Grazie alle battaglie di coloro che in prima persona hanno affrontato il problema di porre fine alla propria esistenza ormai vissuta con sofferenza e rassegnazione, rifiutando trattamenti medici estremi per avere, almeno nella morte, la riconquista della dignità, sotto la spinta di organismi internazionali e della giurisprudenza, anche l’Italia è riuscita a varare una legge, ancora oggi poco conosciuta, sul testamento biologico, la 219/2017.

Questa è una norma importante e di grande civiltà che non si limita a tutelare il diritto alla vita, alla salute, alla dignità, ma soprattutto garantisce il diritto all’autodeterminazione della persona. L’autodeterminazione dell’individuo viene posta al centro delle scelte terapeutiche da seguire o da rifiutare: “nessun trattamento sanitario può essere iniziato o proseguito senza il consenso libero e informato della persona interessata, tranne nei casi espressamente previsti dalla legge”.
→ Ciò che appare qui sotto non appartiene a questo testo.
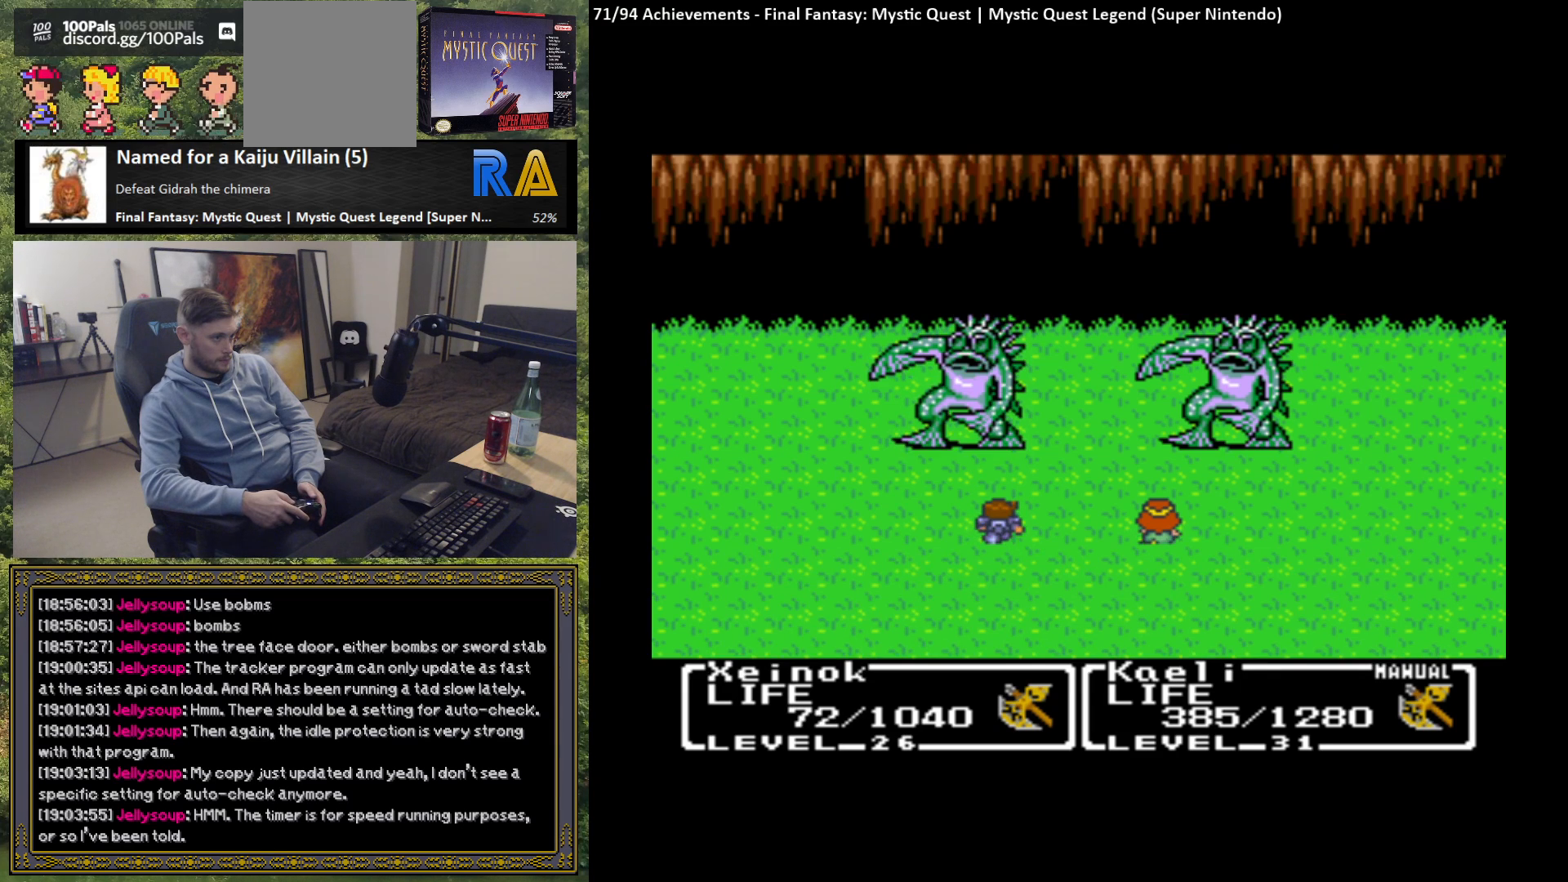
{"buttons": [], "left_stick": "center", "events": []}
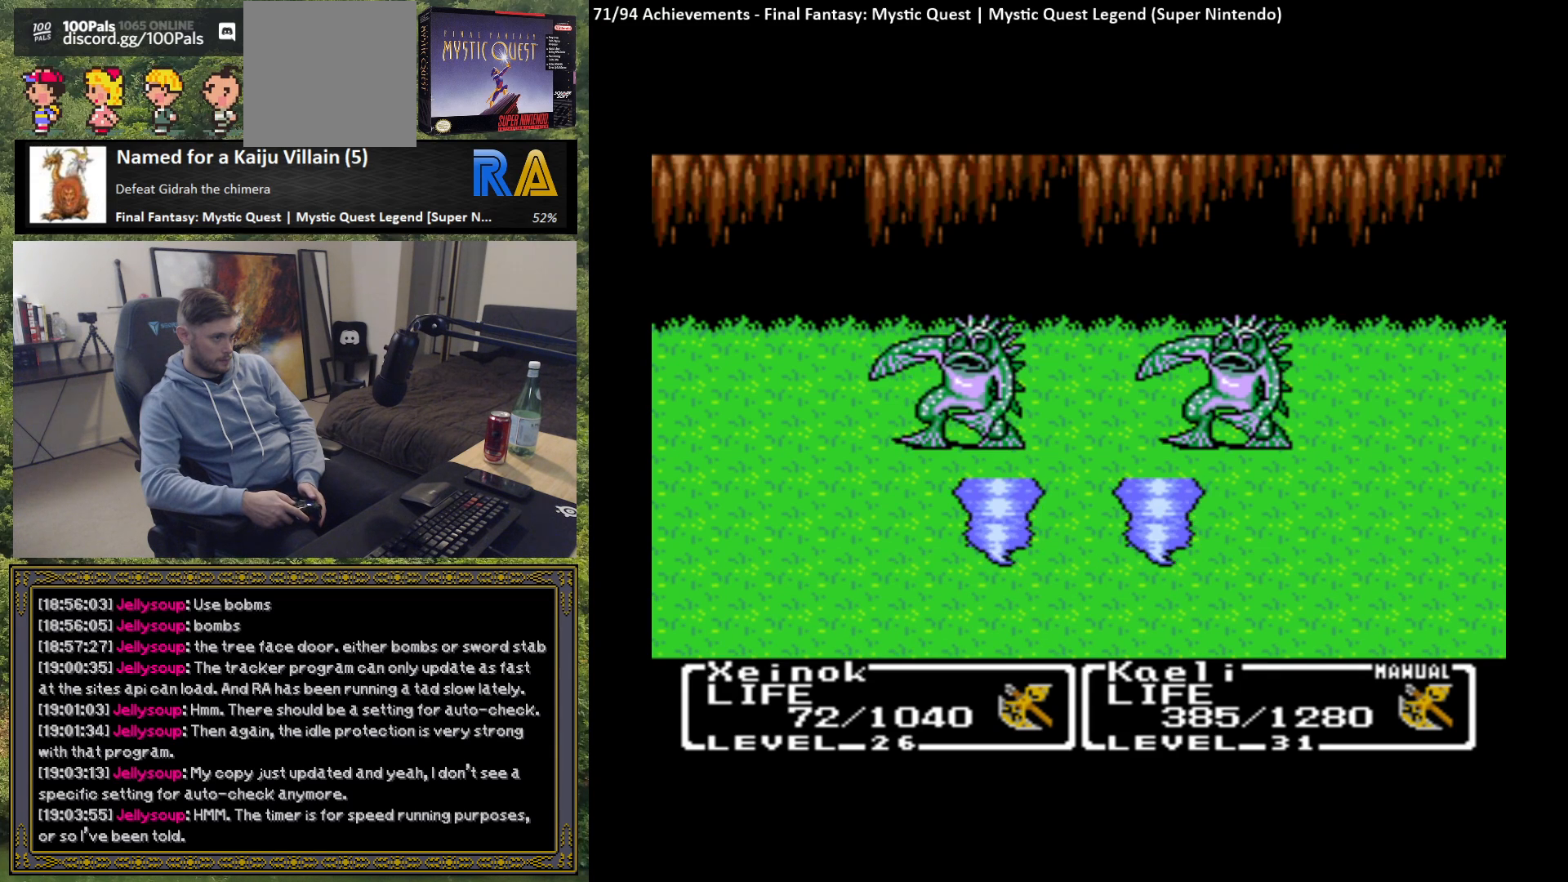
{"buttons": [], "left_stick": "center", "events": []}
Ogni soggetto, attraverso le DAT disposizioni anticipate di trattamento, ha il diritto di esprimere le proprie volontà in materia di trattamenti sanitari da autorizzare o non autorizzare. Esse rappresentano una grande opportunità per tutti coloro che vogliono scegliere consapevolmente come concludere la propria vita, pianificando le cure e i trattamenti medici a cui si sottoporranno o che invece intendano a rifiutare.